_WHAT IS NEEDED_.
Transcribe every record exactly, omitting none.

--- START ---

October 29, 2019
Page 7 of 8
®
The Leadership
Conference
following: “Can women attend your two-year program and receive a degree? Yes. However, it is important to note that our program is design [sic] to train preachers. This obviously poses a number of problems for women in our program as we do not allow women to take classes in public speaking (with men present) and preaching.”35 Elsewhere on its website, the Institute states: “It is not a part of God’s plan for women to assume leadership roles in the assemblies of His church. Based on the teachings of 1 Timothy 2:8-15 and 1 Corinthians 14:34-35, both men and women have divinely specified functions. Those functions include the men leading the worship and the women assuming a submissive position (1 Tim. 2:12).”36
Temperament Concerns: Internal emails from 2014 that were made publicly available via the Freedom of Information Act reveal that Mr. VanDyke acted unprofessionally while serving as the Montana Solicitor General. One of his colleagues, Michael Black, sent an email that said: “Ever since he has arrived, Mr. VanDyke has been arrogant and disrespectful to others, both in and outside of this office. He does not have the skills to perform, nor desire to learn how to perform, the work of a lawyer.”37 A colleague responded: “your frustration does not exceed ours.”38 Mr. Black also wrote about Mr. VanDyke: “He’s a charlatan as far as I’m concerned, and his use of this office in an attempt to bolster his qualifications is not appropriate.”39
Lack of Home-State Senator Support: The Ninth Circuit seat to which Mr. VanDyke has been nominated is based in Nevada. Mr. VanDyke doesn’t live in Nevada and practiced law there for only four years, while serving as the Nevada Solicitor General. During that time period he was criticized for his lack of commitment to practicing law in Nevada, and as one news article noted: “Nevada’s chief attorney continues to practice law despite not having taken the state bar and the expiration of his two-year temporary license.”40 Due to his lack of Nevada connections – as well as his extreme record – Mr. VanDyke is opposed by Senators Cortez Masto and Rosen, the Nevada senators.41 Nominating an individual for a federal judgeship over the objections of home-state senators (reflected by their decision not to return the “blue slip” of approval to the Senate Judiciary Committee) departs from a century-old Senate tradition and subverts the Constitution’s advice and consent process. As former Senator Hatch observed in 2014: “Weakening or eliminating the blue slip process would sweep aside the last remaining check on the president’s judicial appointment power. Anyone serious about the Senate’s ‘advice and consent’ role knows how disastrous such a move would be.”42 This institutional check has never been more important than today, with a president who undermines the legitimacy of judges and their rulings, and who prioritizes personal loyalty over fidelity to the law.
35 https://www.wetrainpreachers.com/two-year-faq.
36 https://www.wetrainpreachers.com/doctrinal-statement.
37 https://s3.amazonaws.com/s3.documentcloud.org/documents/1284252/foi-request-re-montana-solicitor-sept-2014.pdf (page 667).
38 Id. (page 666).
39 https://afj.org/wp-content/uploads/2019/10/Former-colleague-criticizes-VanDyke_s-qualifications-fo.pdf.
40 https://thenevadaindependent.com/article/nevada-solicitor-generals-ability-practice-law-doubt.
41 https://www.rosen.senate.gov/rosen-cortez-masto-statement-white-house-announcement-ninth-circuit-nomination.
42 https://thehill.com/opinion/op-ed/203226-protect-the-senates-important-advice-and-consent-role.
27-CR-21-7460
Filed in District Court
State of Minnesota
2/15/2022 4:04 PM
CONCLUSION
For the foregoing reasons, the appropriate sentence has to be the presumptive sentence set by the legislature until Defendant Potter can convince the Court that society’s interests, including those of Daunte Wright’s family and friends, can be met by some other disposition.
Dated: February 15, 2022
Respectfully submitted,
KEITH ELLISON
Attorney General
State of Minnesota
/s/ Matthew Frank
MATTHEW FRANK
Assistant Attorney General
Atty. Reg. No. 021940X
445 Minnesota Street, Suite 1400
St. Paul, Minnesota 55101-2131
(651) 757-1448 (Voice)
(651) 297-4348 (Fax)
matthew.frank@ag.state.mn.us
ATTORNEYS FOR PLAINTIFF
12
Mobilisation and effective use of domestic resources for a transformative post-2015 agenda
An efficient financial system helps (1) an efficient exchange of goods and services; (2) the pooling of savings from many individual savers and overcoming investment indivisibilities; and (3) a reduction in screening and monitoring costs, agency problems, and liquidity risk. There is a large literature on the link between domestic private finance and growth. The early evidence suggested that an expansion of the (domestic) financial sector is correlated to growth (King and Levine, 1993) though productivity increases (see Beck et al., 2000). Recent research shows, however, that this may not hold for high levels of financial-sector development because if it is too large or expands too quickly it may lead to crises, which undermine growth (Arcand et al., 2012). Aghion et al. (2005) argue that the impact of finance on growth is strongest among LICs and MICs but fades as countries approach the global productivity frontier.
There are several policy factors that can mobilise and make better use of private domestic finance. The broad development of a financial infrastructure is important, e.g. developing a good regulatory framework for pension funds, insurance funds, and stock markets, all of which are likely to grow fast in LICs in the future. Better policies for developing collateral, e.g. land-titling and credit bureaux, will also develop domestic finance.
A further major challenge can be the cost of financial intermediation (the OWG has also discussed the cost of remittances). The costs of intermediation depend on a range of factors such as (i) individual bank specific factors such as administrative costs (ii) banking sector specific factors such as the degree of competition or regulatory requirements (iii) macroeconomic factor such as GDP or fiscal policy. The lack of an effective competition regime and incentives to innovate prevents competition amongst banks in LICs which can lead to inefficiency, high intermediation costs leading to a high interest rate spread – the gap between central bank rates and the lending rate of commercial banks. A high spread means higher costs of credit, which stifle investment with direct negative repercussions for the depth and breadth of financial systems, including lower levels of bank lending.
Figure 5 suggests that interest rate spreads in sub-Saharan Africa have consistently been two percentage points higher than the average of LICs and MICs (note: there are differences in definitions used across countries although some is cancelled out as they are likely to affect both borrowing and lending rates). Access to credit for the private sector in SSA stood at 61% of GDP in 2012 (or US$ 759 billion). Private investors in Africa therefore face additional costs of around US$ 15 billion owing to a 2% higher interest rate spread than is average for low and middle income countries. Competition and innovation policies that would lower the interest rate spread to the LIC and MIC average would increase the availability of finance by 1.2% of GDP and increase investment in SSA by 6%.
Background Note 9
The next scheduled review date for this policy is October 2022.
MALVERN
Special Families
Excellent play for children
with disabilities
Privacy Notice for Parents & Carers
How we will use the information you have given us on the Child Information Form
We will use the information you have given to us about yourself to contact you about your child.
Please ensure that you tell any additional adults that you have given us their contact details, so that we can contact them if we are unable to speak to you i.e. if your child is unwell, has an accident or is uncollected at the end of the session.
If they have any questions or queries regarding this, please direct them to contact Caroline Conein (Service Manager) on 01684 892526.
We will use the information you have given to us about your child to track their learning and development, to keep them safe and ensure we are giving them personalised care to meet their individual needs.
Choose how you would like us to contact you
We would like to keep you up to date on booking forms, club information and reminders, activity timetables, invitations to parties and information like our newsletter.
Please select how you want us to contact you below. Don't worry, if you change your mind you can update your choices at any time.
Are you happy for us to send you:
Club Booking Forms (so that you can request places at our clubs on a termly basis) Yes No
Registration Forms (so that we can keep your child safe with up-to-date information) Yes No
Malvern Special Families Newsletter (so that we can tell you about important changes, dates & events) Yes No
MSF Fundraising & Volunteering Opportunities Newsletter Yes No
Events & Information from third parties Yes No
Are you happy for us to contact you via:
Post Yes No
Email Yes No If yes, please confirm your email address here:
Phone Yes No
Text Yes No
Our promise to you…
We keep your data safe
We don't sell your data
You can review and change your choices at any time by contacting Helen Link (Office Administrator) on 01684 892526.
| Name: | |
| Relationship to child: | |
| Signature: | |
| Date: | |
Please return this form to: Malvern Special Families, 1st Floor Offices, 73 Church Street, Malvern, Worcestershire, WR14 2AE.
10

--- END ---

_RESULT FOR THIS TASK_.
October 29, 2019
Page 7 of 8
®
The Leadership
Conference
following: “Can women attend your two-year program and receive a degree? Yes. However, it is important to note that our program is design [sic] to train preachers. This obviously poses a number of problems for women in our program as we do not allow women to take classes in public speaking (with men present) and preaching.”35 Elsewhere on its website, the Institute states: “It is not a part of God’s plan for women to assume leadership roles in the assemblies of His church. Based on the teachings of 1 Timothy 2:8-15 and 1 Corinthians 14:34-35, both men and women have divinely specified functions. Those functions include the men leading the worship and the women assuming a submissive position (1 Tim. 2:12).”36
Temperament Concerns: Internal emails from 2014 that were made publicly available via the Freedom of Information Act reveal that Mr. VanDyke acted unprofessionally while serving as the Montana Solicitor General. One of his colleagues, Michael Black, sent an email that said: “Ever since he has arrived, Mr. VanDyke has been arrogant and disrespectful to others, both in and outside of this office. He does not have the skills to perform, nor desire to learn how to perform, the work of a lawyer.”37 A colleague responded: “your frustration does not exceed ours.”38 Mr. Black also wrote about Mr. VanDyke: “He’s a charlatan as far as I’m concerned, and his use of this office in an attempt to bolster his qualifications is not appropriate.”39
Lack of Home-State Senator Support: The Ninth Circuit seat to which Mr. VanDyke has been nominated is based in Nevada. Mr. VanDyke doesn’t live in Nevada and practiced law there for only four years, while serving as the Nevada Solicitor General. During that time period he was criticized for his lack of commitment to practicing law in Nevada, and as one news article noted: “Nevada’s chief attorney continues to practice law despite not having taken the state bar and the expiration of his two-year temporary license.”40 Due to his lack of Nevada connections – as well as his extreme record – Mr. VanDyke is opposed by Senators Cortez Masto and Rosen, the Nevada senators.41 Nominating an individual for a federal judgeship over the objections of home-state senators (reflected by their decision not to return the “blue slip” of approval to the Senate Judiciary Committee) departs from a century-old Senate tradition and subverts the Constitution’s advice and consent process. As former Senator Hatch observed in 2014: “Weakening or eliminating the blue slip process would sweep aside the last remaining check on the president’s judicial appointment power. Anyone serious about the Senate’s ‘advice and consent’ role knows how disastrous such a move would be.”42 This institutional check has never been more important than today, with a president who undermines the legitimacy of judges and their rulings, and who prioritizes personal loyalty over fidelity to the law.
35 https://www.wetrainpreachers.com/two-year-faq.
36 https://www.wetrainpreachers.com/doctrinal-statement.
37 https://s3.amazonaws.com/s3.documentcloud.org/documents/1284252/foi-request-re-montana-solicitor-sept-2014.pdf (page 667).
38 Id. (page 666).
39 https://afj.org/wp-content/uploads/2019/10/Former-colleague-criticizes-VanDyke_s-qualifications-fo.pdf.
40 https://thenevadaindependent.com/article/nevada-solicitor-generals-ability-practice-law-doubt.
41 https://www.rosen.senate.gov/rosen-cortez-masto-statement-white-house-announcement-ninth-circuit-nomination.
42 https://thehill.com/opinion/op-ed/203226-protect-the-senates-important-advice-and-consent-role.
27-CR-21-7460
Filed in District Court
State of Minnesota
2/15/2022 4:04 PM
CONCLUSION
For the foregoing reasons, the appropriate sentence has to be the presumptive sentence set by the legislature until Defendant Potter can convince the Court that society’s interests, including those of Daunte Wright’s family and friends, can be met by some other disposition.
Dated: February 15, 2022
Respectfully submitted,
KEITH ELLISON
Attorney General
State of Minnesota
/s/ Matthew Frank
MATTHEW FRANK
Assistant Attorney General
Atty. Reg. No. 021940X
445 Minnesota Street, Suite 1400
St. Paul, Minnesota 55101-2131
(651) 757-1448 (Voice)
(651) 297-4348 (Fax)
matthew.frank@ag.state.mn.us
ATTORNEYS FOR PLAINTIFF
12
Mobilisation and effective use of domestic resources for a transformative post-2015 agenda
An efficient financial system helps (1) an efficient exchange of goods and services; (2) the pooling of savings from many individual savers and overcoming investment indivisibilities; and (3) a reduction in screening and monitoring costs, agency problems, and liquidity risk. There is a large literature on the link between domestic private finance and growth. The early evidence suggested that an expansion of the (domestic) financial sector is correlated to growth (King and Levine, 1993) though productivity increases (see Beck et al., 2000). Recent research shows, however, that this may not hold for high levels of financial-sector development because if it is too large or expands too quickly it may lead to crises, which undermine growth (Arcand et al., 2012). Aghion et al. (2005) argue that the impact of finance on growth is strongest among LICs and MICs but fades as countries approach the global productivity frontier.
There are several policy factors that can mobilise and make better use of private domestic finance. The broad development of a financial infrastructure is important, e.g. developing a good regulatory framework for pension funds, insurance funds, and stock markets, all of which are likely to grow fast in LICs in the future. Better policies for developing collateral, e.g. land-titling and credit bureaux, will also develop domestic finance.
A further major challenge can be the cost of financial intermediation (the OWG has also discussed the cost of remittances). The costs of intermediation depend on a range of factors such as (i) individual bank specific factors such as administrative costs (ii) banking sector specific factors such as the degree of competition or regulatory requirements (iii) macroeconomic factor such as GDP or fiscal policy. The lack of an effective competition regime and incentives to innovate prevents competition amongst banks in LICs which can lead to inefficiency, high intermediation costs leading to a high interest rate spread – the gap between central bank rates and the lending rate of commercial banks. A high spread means higher costs of credit, which stifle investment with direct negative repercussions for the depth and breadth of financial systems, including lower levels of bank lending.
Figure 5 suggests that interest rate spreads in sub-Saharan Africa have consistently been two percentage points higher than the average of LICs and MICs (note: there are differences in definitions used across countries although some is cancelled out as they are likely to affect both borrowing and lending rates). Access to credit for the private sector in SSA stood at 61% of GDP in 2012 (or US$ 759 billion). Private investors in Africa therefore face additional costs of around US$ 15 billion owing to a 2% higher interest rate spread than is average for low and middle income countries. Competition and innovation policies that would lower the interest rate spread to the LIC and MIC average would increase the availability of finance by 1.2% of GDP and increase investment in SSA by 6%.
Background Note 9
The next scheduled review date for this policy is October 2022.
MALVERN
Special Families
Excellent play for children
with disabilities
Privacy Notice for Parents & Carers
How we will use the information you have given us on the Child Information Form
We will use the information you have given to us about yourself to contact you about your child.
Please ensure that you tell any additional adults that you have given us their contact details, so that we can contact them if we are unable to speak to you i.e. if your child is unwell, has an accident or is uncollected at the end of the session.
If they have any questions or queries regarding this, please direct them to contact Caroline Conein (Service Manager) on 01684 892526.
We will use the information you have given to us about your child to track their learning and development, to keep them safe and ensure we are giving them personalised care to meet their individual needs.
Choose how you would like us to contact you
We would like to keep you up to date on booking forms, club information and reminders, activity timetables, invitations to parties and information like our newsletter.
Please select how you want us to contact you below. Don't worry, if you change your mind you can update your choices at any time.
Are you happy for us to send you:
Club Booking Forms (so that you can request places at our clubs on a termly basis) Yes No
Registration Forms (so that we can keep your child safe with up-to-date information) Yes No
Malvern Special Families Newsletter (so that we can tell you about important changes, dates & events) Yes No
MSF Fundraising & Volunteering Opportunities Newsletter Yes No
Events & Information from third parties Yes No
Are you happy for us to contact you via:
Post Yes No
Email Yes No If yes, please confirm your email address here:
Phone Yes No
Text Yes No
Our promise to you…
We keep your data safe
We don't sell your data
You can review and change your choices at any time by contacting Helen Link (Office Administrator) on 01684 892526.
| Name: | |
| Relationship to child: | |
| Signature: | |
| Date: | |
Please return this form to: Malvern Special Families, 1st Floor Offices, 73 Church Street, Malvern, Worcestershire, WR14 2AE.
10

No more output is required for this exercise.